世界陸上マラソンの尾崎選手の銀メダルについて、山下監督との長年にわたる地道な努力で勝ち得たさわやかな勝利と書いた。事前に派手に騒がれることはなかったが、一番地味な選手がスルリとメダルに滑り込んだ感がしたからだ。
尾崎選手自体が、自らを「カメのようにのろい」と自覚しており、何よりも「地味で地道な」山下監督が、それを知り尽くして育て上げたに違いないと思ったのだ。
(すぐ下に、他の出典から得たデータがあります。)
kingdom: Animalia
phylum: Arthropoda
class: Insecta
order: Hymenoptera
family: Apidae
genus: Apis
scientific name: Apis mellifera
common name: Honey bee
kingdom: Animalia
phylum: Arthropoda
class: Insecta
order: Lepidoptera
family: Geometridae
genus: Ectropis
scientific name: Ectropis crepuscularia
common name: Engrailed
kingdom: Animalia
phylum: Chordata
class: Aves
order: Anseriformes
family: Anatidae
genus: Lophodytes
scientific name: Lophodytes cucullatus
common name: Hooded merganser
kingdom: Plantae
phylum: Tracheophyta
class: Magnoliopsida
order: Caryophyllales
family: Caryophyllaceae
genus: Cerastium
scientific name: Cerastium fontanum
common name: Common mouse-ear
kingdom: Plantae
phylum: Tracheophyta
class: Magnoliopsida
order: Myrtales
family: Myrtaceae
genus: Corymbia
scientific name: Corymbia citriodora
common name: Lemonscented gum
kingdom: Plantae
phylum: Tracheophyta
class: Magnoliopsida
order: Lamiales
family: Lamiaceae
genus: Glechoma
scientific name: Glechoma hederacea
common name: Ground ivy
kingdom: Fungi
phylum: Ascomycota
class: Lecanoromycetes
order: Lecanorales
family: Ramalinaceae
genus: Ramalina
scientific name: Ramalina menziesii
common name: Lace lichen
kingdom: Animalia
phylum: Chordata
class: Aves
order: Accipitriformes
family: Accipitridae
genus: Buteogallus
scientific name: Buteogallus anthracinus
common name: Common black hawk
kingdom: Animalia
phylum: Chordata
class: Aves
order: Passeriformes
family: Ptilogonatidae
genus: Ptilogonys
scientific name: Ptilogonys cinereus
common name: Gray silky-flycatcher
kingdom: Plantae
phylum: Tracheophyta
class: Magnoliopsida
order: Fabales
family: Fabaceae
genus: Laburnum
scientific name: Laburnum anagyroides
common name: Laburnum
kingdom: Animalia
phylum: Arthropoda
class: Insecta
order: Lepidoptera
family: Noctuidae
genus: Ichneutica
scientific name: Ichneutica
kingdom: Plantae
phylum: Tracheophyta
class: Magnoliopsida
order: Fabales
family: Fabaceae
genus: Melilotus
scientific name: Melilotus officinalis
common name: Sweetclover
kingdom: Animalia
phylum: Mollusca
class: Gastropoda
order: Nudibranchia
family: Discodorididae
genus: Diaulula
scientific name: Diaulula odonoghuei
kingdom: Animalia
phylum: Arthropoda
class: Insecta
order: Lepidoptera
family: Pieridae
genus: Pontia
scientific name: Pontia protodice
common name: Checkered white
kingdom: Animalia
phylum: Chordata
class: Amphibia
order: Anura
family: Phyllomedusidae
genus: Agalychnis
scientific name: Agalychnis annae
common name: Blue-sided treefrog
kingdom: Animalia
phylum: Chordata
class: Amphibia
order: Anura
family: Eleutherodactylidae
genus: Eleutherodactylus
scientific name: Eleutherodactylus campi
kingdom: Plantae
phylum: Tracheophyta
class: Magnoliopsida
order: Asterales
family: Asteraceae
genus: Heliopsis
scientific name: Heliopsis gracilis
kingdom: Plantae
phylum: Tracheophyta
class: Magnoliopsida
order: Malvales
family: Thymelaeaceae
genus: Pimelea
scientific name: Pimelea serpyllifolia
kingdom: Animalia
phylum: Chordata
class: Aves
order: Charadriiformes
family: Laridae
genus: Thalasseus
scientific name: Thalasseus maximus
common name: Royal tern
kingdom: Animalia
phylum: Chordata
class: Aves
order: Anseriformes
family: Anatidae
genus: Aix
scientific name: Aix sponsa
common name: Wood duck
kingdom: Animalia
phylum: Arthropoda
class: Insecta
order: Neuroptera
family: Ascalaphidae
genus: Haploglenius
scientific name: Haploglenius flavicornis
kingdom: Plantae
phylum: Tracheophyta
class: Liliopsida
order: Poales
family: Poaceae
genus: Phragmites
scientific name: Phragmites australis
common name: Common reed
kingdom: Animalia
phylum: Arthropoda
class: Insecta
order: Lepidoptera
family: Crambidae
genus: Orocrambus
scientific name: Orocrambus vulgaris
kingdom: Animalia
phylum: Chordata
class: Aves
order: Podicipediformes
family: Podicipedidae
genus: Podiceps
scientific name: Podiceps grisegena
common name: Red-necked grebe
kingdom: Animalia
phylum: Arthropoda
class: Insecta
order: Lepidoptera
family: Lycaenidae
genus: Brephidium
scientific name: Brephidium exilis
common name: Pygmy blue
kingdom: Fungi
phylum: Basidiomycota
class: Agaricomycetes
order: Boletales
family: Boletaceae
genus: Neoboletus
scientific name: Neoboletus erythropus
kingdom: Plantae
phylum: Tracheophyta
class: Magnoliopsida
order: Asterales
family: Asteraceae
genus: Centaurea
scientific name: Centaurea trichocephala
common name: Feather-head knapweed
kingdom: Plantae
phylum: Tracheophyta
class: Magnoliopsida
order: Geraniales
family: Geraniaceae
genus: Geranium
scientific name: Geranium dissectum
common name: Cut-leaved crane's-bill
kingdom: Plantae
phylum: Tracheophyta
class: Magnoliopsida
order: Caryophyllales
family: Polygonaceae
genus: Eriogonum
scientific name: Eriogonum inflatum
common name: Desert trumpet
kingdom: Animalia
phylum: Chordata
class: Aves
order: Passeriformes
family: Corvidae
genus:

そんなことを書いていたら(前回ブログ)、世界柔道選手権ロッテルダム大会で、全く似たような選手が今度は金メダルを獲得した。
48キロ級の福見友子選手だ。女子48キロ級といえば谷亮子選手やわらちゃんの指定席だ。その谷がちょうど二度目の妊娠で出場しない間に、あっさりとその穴を埋めたのである。
ところがこの福見という選手は、「谷の穴埋め」というようなやわな選手ではなさそうだ。これまでの実績を見ても、7年前の高校2年生のときに当時65連勝中であった谷に勝って、その連勝記録にストップをかけている。また、2年前の世界選手権国内予選では決勝で谷を破り優勝している。
しかし選考委員会は、優勝した福見を代表に選ばず「実績があるから」と谷を選んだ。谷は見事その大会でも優勝しているので、選んだ方が間違っているとは言わないが、福見としては屈辱に耐え得ないものがあったであろう。そのとき彼女は「谷さんに勝って満足感があった。甘かった。」と言ったという(8月27日付日経新聞41面)。そして「実績をつけるため」に全ての力を今回の金メダルに向けてきたのだ。
メダルを手にした彼女は「谷さんと違う経験をしてきた。それが現れると思う」と語っている。それを報じた前掲日経新聞は、「世代交代へ、もの静かな柔道家が大きな一歩を記した」と報じている。
ここ数年間、まったく谷の日陰を歩いてきた福見は、初めての世界選手権で金メダルを取った。しかし、若し一国2代表が可能で、これまでもオリンピックや世界選手権に谷と共に出場していたならば、常に決勝を谷と争い、一つや二つの金メダルを取っていたかもしれない。
24歳の彼女は、今後こそ日のあたる世界の大道を歩きつづけて欲しいものだ。